Comme hier, nous regardons le jour arriver. Puis nous partons randonner. Le parcours du jour porte le nom de l’arbre. C’est le nom du fils des fondateurs du lieu, il est mort en 2002.

Il faudra que je précise où je suis. Toi qui lis ces mots, sans doute tu ne sais pas.

Au loin le mur encore, au-dessus les vautours, majestueux, portés par le vent, le 40mm n’est pas idéal pour capter leur silhouette quand le soleil s’y heurte.

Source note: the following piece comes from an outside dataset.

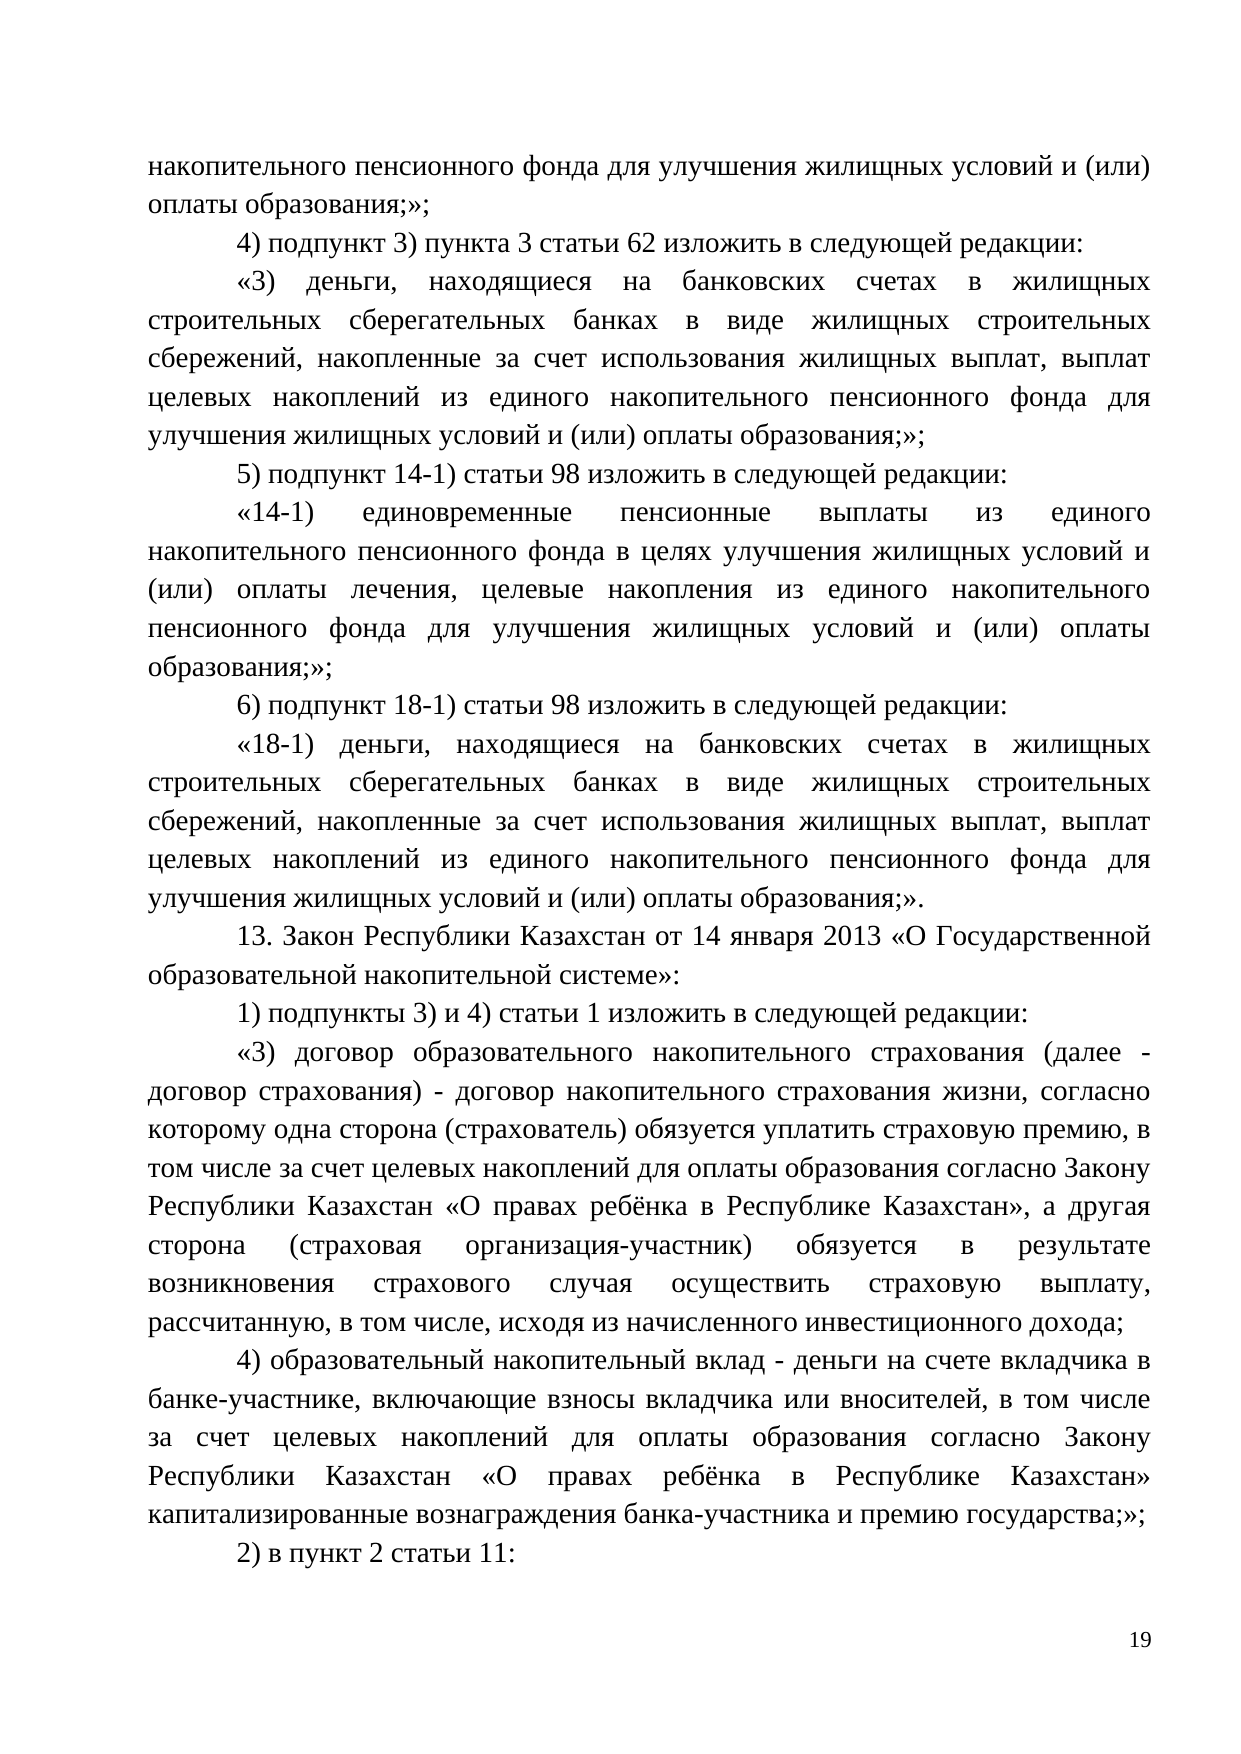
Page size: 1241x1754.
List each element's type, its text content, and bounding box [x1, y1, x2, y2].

text «14-1) единовременные пенсионные выплаты из единого накопительного пенсионного фонда в целях улучшения жилищных условий и (или) оплаты лечения, целевые накопления из единого накопительного пенсионного фонда для улучшения жилищных условий и (или) оплаты образования;»; [148, 494, 1152, 682]
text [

Arrivés au pied de l’arbre, je cherche quoi faire de son nom, de ses écorces, d’un contre-jour qui le ferait ombre, de la lumière qui le frappe au matin. Selon où l’on se trouve, dans le Ranch, dans la vallée, il domaine l’horizon. C’est une présence.

En prenant la pierre en photo dans la terre ocre, encore plus ocre dans le soleil levant, je n’ose pas te dire que j’ai pour projet photo, ici, quelque chose qui s’appellerait “Le désert jusqu’au rien”. Je ne sais pas si verbe « oser » convient. J’ai quelque part peur de ne pas savoir quoi dire de plus, surtout dans une autre langue que la mienne. Je n’aime pas ces silences qui viennent de moi. Je ne sais pas exactement d’où ils viennent. J’ai peur de ce que cache ce rien alors qu’il n’est qu’une une référence durassienne, une sonorité qui me poursuit, la recherche d’une radicalité stylistique.

Retour. Petit-déjeuner. Chaque jour je rencontre de nouveaux visages. Chaque jour tu leur offres une casquette, c’est Noël, encore, encore. Aujourd’hui, Milagros. Elle me dit que le Ranch, ce n’est pas le Mexique. Je sais, mais il est important de l’entendre ; je pourrais tomber dans le piège, réduire le pays et ses milliers de km en cet espace fermé. Il y a aussi Kelly. Elle est censée garder Rita à partir d’aujourd’hui. Mais tu as compris que j’aimerais qu’elle reste avec nous. J’aime ses pitreries. Tu te ravises.